The Data Science Process with Azure Machine Learning
It’s no secret today that all our applications and devices are generating tons of data; thus making data analytics a very hot topic these days and Microsoft Azure has all the tools necessary to ingest, manage and process all these data, also called Big Data.
However, all these data in itself is not useful unless processed, interpreted and visualized correctly. Another power behind the data acquired through years is to make Predictive Analytics. That is, using the data to make forecast and predictions.
But, by only using the data gathered, it is difficult to make analysis. To use the data, it needs to be cleansed, transformed and processed to a format that we can use to build Predictive Models.
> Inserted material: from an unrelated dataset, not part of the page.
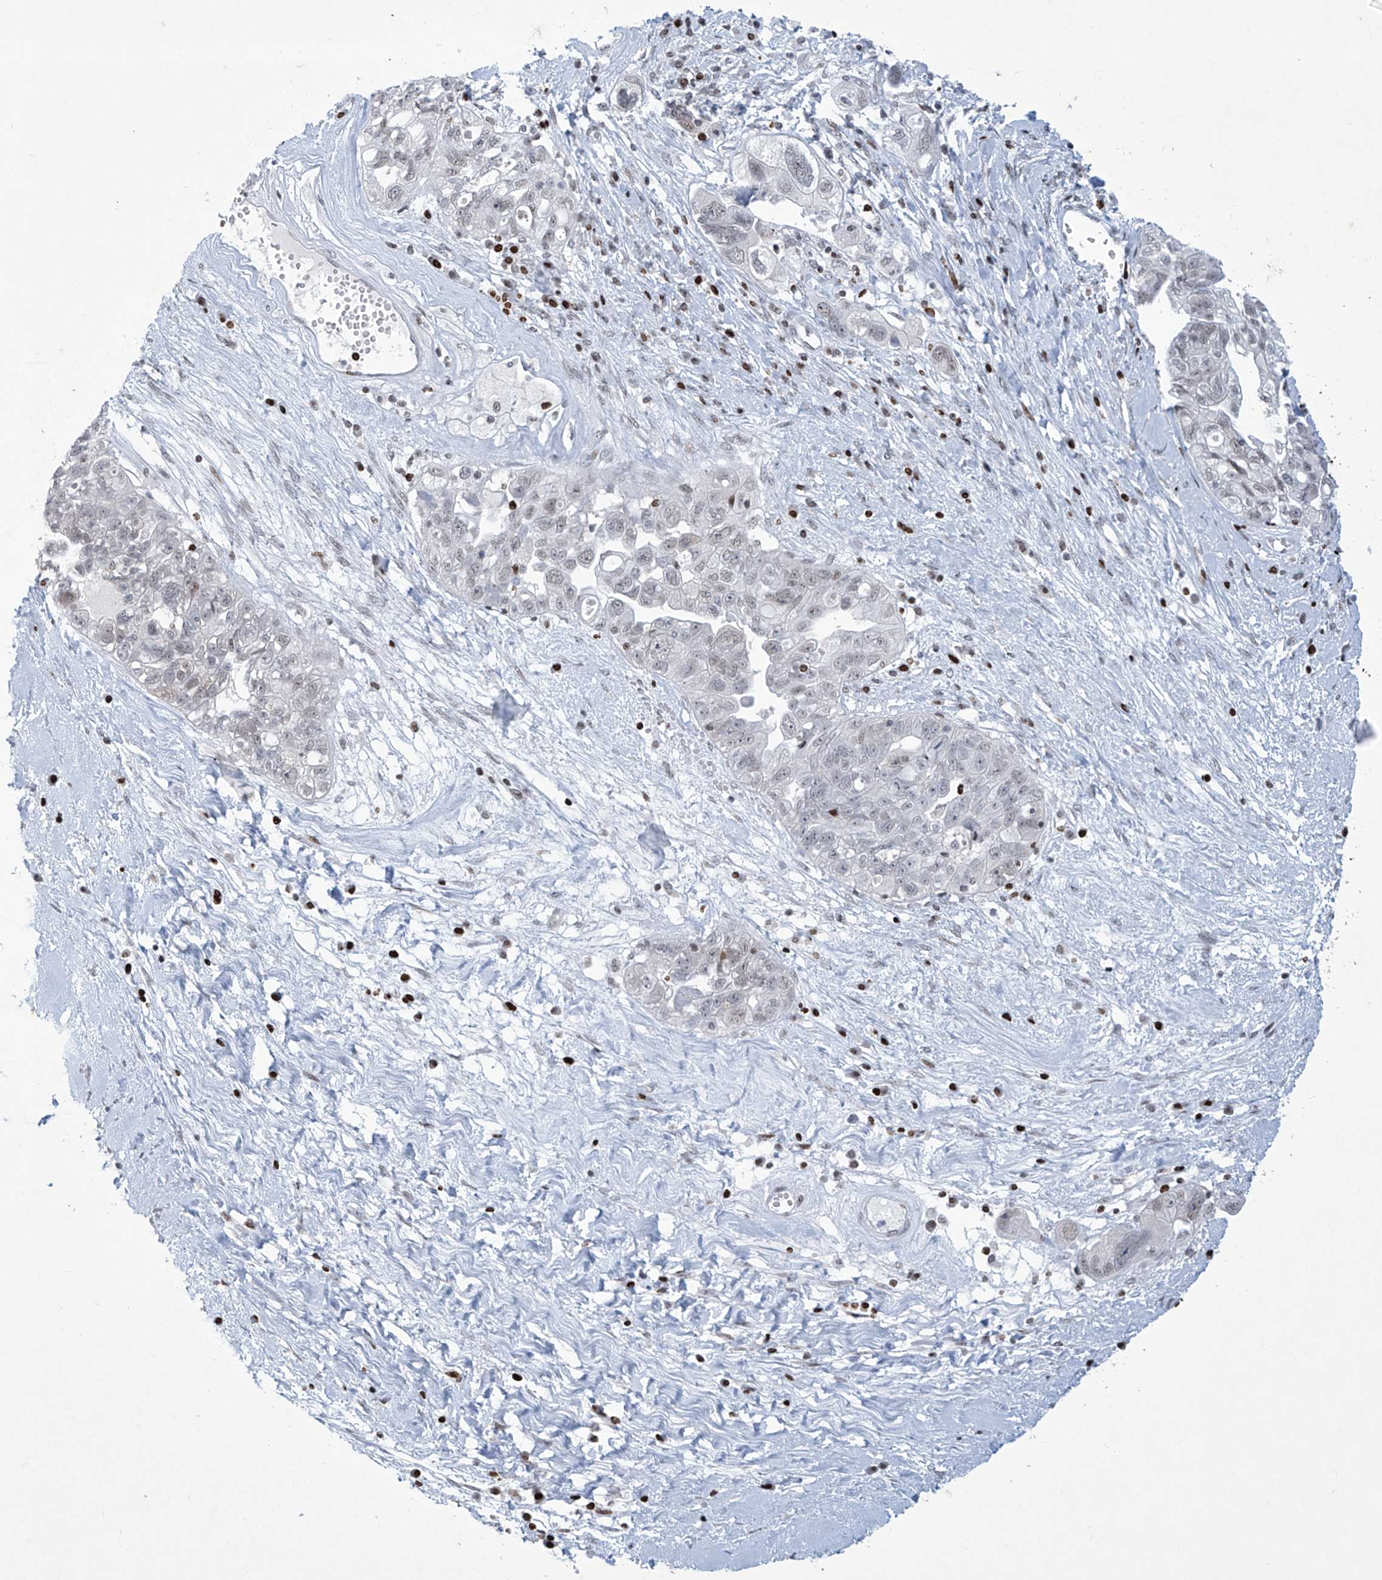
{"staining": {"intensity": "weak", "quantity": "<25%", "location": "nuclear"}, "tissue": "ovarian cancer", "cell_type": "Tumor cells", "image_type": "cancer", "snomed": [{"axis": "morphology", "description": "Carcinoma, NOS"}, {"axis": "morphology", "description": "Cystadenocarcinoma, serous, NOS"}, {"axis": "topography", "description": "Ovary"}], "caption": "Protein analysis of serous cystadenocarcinoma (ovarian) exhibits no significant staining in tumor cells. (Brightfield microscopy of DAB (3,3'-diaminobenzidine) immunohistochemistry at high magnification).", "gene": "RFX7", "patient": {"sex": "female", "age": 69}}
This process is called the Data Science Process.
The Data Science Process
Before the “Buzz Words”, the Cross Industry Standard Process for Data Mining presented a a data mining process model that describes commonly used approaches that data mining experts use to tackle problems.
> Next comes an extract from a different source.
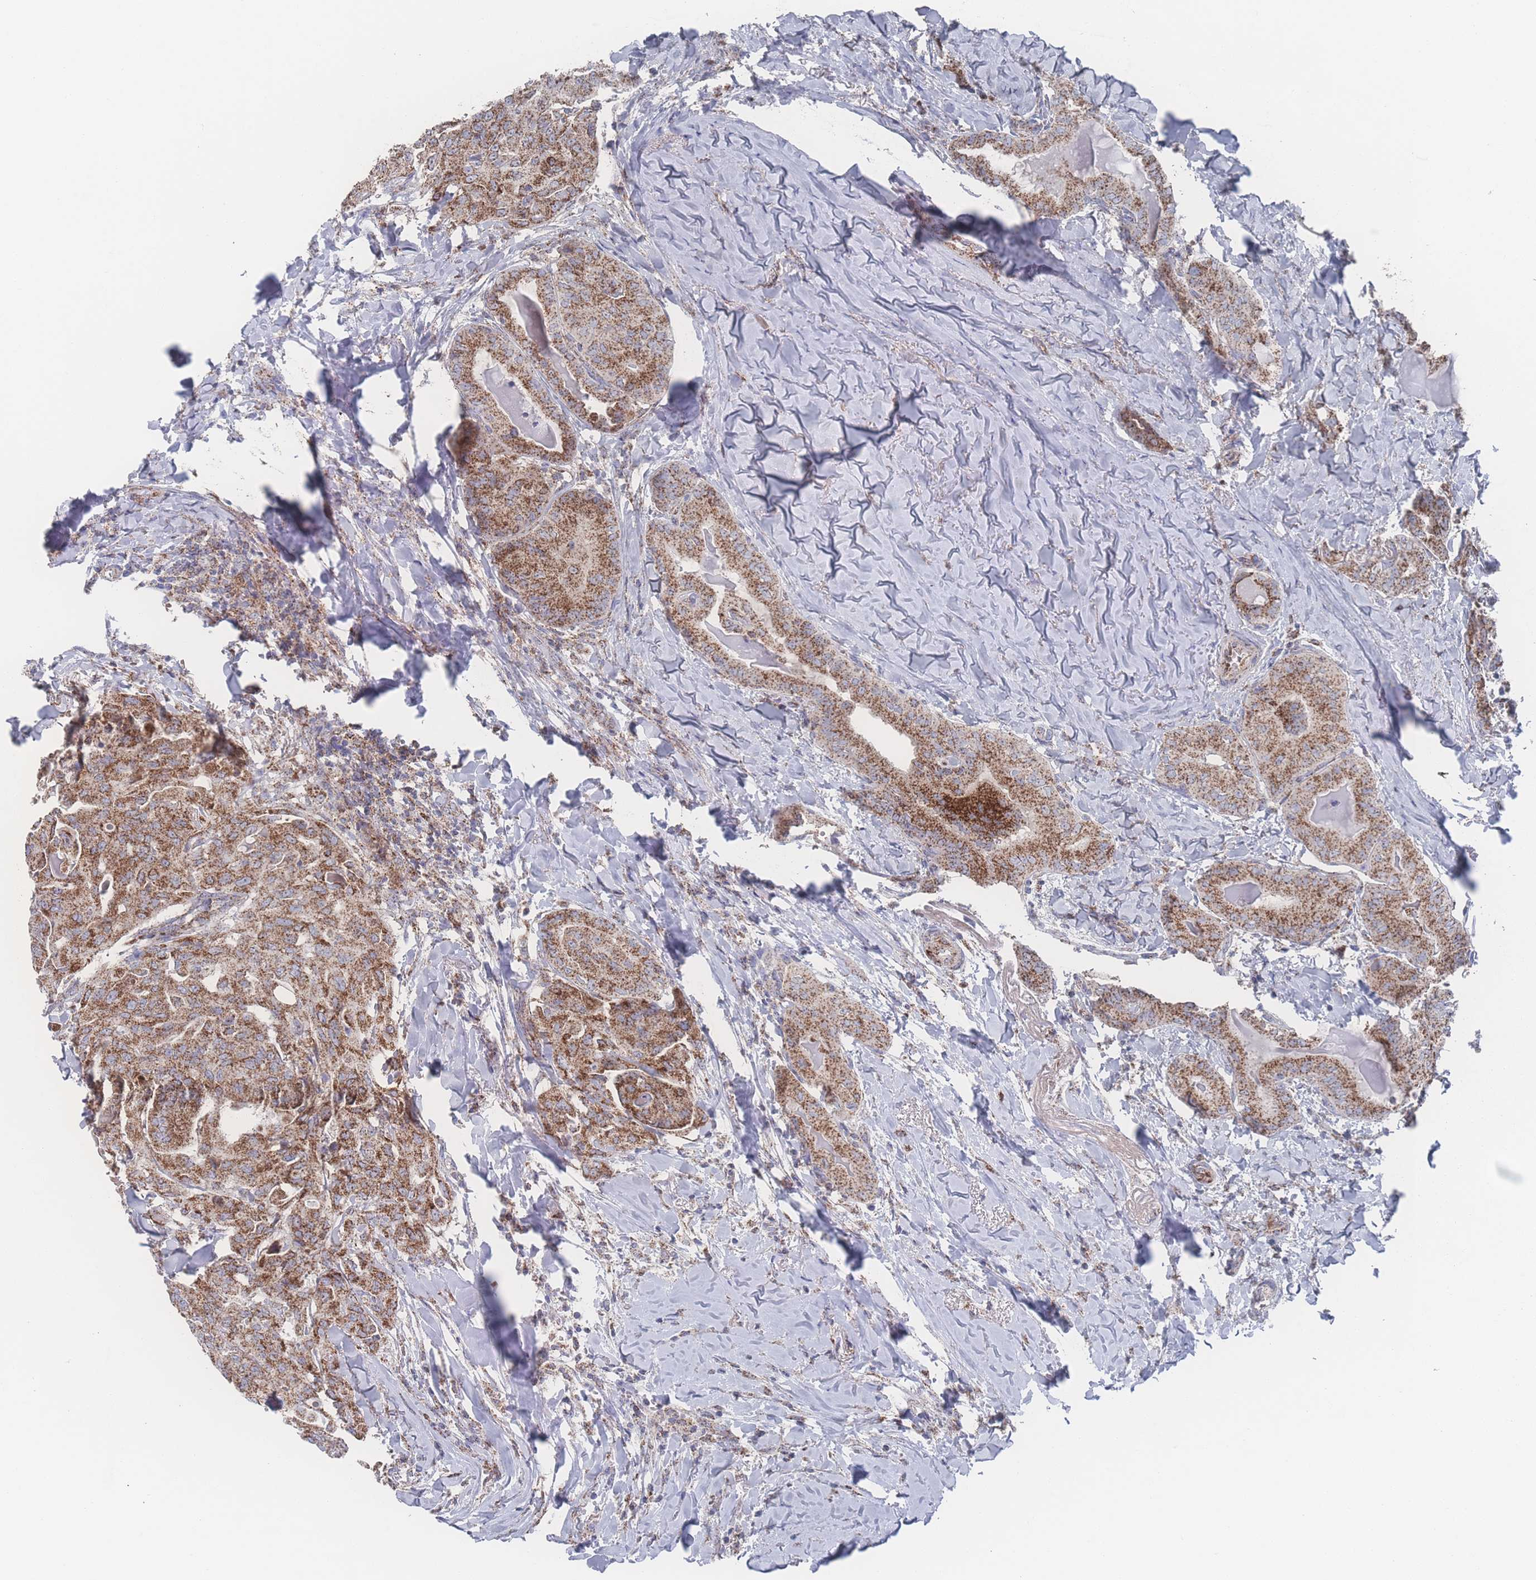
{"staining": {"intensity": "strong", "quantity": ">75%", "location": "cytoplasmic/membranous"}, "tissue": "thyroid cancer", "cell_type": "Tumor cells", "image_type": "cancer", "snomed": [{"axis": "morphology", "description": "Papillary adenocarcinoma, NOS"}, {"axis": "topography", "description": "Thyroid gland"}], "caption": "DAB immunohistochemical staining of human thyroid cancer shows strong cytoplasmic/membranous protein staining in approximately >75% of tumor cells.", "gene": "PEX14", "patient": {"sex": "female", "age": 68}}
As you can see in the illustration above, the model proposed consisted of not only technical steps but also focused on understanding the business process and applications before going to the data preparation, modelling and evaluation steps.
What I like with what they proposed back then is the iterative approach. When you build a predictive model, you never get it right at once. It involves changing lots of parameters and the data till you reach a certain level of accuracy, precision and consistency of the results.
To perform the steps above, let’s use the Machine Learning studio on Microsoft Azure to see how we can use Predictive Analytics.
In the example below, we shall use the German Credit Data available as part of the samples on Azure Machine Learning Studio.
This data set contains 1000 samples with 20 features and 1 label. Each sample represents a person. The 20 features include both numerical and categorical features. The last column is the label, which denotes the credit risk and has only two possible values: high credit risk = 2, and low credit risk = 1.
Business & Data Understanding
Let’s start by understanding the business and data. The first step is to read about the information available on the data set itself which is available here. Next, we can use some of the tools available on the studio to describe and view the statistics about the data.
You can either right-click on the data set to visualize the contents, use the summarize data module or write custom R/Python scripts.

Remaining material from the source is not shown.